Terry's case points to a paradoxical and perhaps misunderstood aspect of Amen's approach. However radical the use of SPECT may seem, his treatment is unconventional only in that it's far more heterogeneous and informed by alternative-healing methods than the Johnny-one-note pharmaceutical orientation of most psychiatrists. While not shy about prescribing medications, often in twos and threes, he also recommends nutritional and herbal supplements, cognitive therapy, EMDR, biofeedback, parenting-skills training, diet, exercise, meditation, and abstinence from alcohol.

How does treatment with Amen compare with what another psychiatrist might recommend? Might not Terry, for example, have done just as well if she'd found a reasonably creative and open-minded therapist willing to try a variety of different approaches and hang in with the family for as long as it took? Of course. Did the SPECT scan speed up the process? Possibly. Does Terry's family believe that scans are magical keys to the kingdom of the inner brain and that Amen is the sorcerer who, essentially, saved their child? Completely. "Without Dr. Amen, she'd probably be in some military school now," says Terry's mother. "I feel blessed to have met him." Among the Amenophiles, this attitude isn't unusual.

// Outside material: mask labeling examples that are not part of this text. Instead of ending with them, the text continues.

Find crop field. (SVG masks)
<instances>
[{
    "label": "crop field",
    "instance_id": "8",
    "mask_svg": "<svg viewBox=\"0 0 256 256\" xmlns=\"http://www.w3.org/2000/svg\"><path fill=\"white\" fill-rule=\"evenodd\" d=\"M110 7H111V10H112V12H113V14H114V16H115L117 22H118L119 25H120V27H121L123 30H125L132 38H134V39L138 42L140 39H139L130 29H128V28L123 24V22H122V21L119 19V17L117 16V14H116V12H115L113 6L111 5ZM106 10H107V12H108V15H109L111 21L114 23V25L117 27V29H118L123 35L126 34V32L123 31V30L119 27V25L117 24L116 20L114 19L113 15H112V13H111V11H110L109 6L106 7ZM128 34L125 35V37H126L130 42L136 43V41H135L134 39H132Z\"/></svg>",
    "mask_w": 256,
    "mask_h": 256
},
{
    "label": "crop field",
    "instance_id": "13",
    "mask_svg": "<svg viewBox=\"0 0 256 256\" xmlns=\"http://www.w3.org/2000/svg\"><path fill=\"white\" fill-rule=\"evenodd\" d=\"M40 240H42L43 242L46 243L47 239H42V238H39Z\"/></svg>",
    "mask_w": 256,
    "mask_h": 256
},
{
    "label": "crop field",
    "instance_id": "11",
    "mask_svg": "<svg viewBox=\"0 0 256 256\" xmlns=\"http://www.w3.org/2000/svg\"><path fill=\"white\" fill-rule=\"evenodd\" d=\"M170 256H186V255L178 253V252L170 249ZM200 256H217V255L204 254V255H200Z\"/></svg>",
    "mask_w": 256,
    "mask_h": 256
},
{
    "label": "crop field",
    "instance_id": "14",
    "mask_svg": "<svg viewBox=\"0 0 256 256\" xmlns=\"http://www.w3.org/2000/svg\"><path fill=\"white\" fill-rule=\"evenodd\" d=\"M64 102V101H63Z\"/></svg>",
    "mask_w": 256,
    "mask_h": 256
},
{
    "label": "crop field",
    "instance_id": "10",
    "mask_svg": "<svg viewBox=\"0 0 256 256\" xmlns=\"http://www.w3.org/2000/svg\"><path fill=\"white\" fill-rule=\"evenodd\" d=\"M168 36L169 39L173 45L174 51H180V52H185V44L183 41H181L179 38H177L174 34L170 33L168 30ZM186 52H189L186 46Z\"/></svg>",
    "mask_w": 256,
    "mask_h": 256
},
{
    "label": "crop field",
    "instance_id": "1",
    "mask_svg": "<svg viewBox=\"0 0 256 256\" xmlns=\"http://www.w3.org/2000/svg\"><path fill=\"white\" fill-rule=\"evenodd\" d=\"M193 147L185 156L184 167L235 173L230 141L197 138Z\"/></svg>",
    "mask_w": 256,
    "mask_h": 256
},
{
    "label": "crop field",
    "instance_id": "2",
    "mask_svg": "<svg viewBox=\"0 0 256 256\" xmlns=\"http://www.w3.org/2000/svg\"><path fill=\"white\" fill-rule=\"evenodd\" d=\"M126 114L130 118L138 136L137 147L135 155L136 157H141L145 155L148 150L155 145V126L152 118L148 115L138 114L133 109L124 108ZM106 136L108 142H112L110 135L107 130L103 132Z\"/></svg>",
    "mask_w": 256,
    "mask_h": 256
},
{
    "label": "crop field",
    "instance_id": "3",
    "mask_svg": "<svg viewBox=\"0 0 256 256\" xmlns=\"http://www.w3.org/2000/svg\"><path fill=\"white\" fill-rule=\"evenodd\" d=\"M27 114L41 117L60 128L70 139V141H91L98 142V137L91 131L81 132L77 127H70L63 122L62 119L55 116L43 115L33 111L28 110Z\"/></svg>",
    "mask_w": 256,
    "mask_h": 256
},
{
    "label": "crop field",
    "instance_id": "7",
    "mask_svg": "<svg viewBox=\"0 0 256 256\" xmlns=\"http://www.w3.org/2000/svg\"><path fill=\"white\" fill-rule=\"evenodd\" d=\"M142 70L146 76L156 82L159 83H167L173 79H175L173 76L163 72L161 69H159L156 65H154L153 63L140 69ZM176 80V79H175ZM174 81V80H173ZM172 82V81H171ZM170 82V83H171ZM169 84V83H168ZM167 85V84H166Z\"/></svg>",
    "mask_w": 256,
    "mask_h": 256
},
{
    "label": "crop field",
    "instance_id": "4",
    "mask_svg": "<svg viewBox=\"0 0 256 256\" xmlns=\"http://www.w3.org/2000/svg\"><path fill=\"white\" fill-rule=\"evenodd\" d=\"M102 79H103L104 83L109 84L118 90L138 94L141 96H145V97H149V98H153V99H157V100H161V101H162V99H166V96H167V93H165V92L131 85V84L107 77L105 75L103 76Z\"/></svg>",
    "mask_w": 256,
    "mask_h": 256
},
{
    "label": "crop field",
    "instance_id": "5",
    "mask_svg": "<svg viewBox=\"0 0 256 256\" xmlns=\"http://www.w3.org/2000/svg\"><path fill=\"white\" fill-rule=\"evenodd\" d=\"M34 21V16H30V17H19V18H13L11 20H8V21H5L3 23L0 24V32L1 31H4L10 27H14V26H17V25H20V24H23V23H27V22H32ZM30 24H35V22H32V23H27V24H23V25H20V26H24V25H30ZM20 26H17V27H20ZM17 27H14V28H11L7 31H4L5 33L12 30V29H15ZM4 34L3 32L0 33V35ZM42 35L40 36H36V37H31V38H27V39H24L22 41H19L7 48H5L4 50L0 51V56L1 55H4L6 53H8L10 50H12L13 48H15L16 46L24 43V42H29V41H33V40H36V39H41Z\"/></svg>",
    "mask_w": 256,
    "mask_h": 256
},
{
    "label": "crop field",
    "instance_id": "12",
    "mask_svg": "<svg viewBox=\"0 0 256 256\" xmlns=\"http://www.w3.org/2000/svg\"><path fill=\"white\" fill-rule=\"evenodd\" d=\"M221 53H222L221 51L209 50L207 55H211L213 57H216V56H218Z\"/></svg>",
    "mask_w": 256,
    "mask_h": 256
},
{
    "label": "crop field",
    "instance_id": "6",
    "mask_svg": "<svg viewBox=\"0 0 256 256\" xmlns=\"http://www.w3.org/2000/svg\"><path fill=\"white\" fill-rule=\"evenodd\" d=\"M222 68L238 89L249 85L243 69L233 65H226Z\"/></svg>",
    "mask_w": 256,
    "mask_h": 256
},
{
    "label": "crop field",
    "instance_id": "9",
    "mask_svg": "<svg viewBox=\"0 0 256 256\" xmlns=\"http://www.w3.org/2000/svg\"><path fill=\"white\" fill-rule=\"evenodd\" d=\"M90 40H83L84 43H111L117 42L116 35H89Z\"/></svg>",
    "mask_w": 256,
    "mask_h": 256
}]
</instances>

For all that people say about what most mattered to them about their experience at one of Amen's clinics, it would be a mistake to underestimate the weight of the old saw that a picture is worth a thousand words. People believe they're seeing an actual picture of something empirically real, fundamentally true, and undeniably revealing about themselves. This apparently incontrovertible glimpse of reality can be unwelcome, even shocking, but it has to be taken seriously. Before the scan, Terry Mitchell had furiously refused to take medications, and felt her parents were disciplining her unfairly. When her scan was shown to her and explained, she looked at it quietly and somberly for a long time, and said, "I guess I really do need medications." It's easy to believe Amen when he talks about the power of these scans to convince even adolescents that the drugs they ingest really are hurting their brains--there's the evidence.

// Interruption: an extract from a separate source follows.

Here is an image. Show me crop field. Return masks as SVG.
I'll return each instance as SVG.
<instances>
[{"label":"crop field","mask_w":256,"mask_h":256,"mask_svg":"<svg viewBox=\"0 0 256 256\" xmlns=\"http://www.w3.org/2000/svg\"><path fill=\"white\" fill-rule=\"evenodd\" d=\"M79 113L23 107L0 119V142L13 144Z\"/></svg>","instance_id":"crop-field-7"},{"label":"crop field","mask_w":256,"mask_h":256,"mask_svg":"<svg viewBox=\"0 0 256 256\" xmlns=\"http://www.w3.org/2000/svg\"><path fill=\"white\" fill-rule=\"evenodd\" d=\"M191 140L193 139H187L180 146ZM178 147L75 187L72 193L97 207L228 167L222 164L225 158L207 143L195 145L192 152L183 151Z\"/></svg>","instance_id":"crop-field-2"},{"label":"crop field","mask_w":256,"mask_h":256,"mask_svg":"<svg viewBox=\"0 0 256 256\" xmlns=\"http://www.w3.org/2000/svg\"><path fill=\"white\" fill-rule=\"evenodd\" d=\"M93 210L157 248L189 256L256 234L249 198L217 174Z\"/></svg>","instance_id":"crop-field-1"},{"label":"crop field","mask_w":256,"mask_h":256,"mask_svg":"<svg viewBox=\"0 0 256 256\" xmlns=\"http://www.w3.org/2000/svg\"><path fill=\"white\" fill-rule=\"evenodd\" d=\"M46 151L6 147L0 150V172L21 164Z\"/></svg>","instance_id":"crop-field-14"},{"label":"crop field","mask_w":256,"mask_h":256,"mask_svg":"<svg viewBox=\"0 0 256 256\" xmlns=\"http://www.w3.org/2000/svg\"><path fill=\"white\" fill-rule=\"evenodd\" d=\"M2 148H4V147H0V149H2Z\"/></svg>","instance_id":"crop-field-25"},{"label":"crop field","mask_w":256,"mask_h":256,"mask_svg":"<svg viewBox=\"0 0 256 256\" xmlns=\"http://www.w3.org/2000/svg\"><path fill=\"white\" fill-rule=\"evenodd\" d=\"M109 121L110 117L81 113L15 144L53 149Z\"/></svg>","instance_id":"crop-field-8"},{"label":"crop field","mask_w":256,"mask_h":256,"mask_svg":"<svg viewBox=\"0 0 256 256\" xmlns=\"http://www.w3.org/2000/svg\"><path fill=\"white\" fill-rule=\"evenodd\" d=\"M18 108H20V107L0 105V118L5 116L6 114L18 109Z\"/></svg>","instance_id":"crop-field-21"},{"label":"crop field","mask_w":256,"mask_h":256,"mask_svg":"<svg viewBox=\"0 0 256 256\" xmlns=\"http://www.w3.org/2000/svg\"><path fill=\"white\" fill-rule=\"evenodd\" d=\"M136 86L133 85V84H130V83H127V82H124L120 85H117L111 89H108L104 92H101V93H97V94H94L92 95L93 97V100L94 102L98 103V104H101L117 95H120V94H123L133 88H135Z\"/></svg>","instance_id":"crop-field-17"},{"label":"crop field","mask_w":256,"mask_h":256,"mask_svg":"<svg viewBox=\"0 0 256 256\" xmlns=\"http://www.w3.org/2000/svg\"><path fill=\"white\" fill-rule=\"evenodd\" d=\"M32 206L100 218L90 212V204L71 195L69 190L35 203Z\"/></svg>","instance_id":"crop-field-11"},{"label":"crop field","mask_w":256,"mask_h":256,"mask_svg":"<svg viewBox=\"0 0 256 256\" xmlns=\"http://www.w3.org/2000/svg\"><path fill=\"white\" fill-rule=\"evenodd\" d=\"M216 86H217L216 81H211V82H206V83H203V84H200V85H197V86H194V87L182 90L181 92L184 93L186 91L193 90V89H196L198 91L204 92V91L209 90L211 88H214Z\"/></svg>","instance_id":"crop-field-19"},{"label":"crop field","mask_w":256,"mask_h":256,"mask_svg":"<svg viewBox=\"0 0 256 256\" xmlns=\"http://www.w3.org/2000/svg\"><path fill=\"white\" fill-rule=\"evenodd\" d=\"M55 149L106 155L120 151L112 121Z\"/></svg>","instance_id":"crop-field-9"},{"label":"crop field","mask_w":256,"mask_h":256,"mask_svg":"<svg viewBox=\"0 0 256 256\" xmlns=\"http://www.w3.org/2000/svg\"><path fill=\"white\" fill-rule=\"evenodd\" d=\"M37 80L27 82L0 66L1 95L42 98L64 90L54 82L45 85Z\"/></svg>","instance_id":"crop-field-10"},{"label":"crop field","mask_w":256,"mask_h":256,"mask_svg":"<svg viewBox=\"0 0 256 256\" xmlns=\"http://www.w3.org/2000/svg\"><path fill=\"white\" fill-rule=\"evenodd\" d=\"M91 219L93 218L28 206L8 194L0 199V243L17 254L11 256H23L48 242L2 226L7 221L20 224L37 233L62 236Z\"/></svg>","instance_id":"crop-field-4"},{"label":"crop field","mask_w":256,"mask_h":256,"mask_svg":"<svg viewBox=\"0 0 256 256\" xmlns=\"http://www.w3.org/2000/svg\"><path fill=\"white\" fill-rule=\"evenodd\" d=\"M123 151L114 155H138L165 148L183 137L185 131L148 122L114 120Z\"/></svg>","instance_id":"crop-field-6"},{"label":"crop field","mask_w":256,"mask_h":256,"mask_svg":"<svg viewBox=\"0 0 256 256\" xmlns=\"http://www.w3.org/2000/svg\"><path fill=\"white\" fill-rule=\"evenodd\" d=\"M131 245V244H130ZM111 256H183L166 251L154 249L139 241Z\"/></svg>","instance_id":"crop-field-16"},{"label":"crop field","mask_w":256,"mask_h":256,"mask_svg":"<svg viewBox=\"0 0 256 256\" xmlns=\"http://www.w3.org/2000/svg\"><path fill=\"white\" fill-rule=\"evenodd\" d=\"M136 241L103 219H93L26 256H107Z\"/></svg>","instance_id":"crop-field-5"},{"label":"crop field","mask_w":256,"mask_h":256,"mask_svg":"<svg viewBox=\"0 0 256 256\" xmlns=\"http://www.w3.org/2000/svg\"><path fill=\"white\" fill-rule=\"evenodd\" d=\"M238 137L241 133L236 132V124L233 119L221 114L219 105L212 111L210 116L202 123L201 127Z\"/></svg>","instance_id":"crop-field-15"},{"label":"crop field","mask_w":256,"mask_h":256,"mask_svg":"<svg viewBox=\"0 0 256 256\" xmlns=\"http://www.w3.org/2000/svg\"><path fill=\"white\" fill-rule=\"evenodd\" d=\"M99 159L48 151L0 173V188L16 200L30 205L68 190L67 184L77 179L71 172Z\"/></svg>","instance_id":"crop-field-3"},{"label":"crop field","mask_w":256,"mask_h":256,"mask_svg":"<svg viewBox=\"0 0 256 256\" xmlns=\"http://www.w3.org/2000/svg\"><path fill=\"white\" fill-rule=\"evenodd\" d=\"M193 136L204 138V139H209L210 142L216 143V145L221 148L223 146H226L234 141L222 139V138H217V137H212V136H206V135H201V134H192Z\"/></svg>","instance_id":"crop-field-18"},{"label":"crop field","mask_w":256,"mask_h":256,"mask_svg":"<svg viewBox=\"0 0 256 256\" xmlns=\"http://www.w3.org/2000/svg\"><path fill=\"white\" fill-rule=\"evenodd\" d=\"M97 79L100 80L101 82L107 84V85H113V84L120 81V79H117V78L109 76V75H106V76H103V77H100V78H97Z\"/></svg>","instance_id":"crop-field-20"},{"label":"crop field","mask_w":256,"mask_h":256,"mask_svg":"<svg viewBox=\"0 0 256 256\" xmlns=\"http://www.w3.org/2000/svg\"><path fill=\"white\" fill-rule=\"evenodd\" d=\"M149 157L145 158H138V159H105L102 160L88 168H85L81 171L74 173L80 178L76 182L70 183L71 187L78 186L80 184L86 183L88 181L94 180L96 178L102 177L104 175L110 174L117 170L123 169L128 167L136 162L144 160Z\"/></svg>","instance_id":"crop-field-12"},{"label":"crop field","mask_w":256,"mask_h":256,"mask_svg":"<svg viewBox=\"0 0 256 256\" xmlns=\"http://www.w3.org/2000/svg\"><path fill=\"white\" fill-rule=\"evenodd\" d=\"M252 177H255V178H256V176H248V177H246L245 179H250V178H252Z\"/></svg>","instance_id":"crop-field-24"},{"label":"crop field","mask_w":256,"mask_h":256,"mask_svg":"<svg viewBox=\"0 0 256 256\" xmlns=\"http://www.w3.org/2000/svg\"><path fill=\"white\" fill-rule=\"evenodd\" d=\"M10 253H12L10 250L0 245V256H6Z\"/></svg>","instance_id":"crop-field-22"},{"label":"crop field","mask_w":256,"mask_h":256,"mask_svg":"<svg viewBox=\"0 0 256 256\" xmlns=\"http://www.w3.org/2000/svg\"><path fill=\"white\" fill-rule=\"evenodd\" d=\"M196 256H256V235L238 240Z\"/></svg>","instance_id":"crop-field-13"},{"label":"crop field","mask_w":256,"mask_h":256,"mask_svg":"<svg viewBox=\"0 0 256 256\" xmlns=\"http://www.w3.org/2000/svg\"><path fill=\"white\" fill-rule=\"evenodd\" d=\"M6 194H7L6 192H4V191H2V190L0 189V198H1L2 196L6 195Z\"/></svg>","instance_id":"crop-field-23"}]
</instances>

Critics might argue that this troubled child has been conscripted into a possibly false sense of her personal pathology by a misused and misleading test. But, paradoxically, scans that show something amiss can be oddly reassuring. "Do you know what people's biggest worry is about seeing their scan?" Amen asks. "That the scan will show nothing ; that it'll look normal, which means that they're suffering because they're weak or bad." After her scan, Terry felt relieved, her mother said, because the scan explained why she was having so much trouble and removed her sense of self-blame for not acting like a "normal" girl.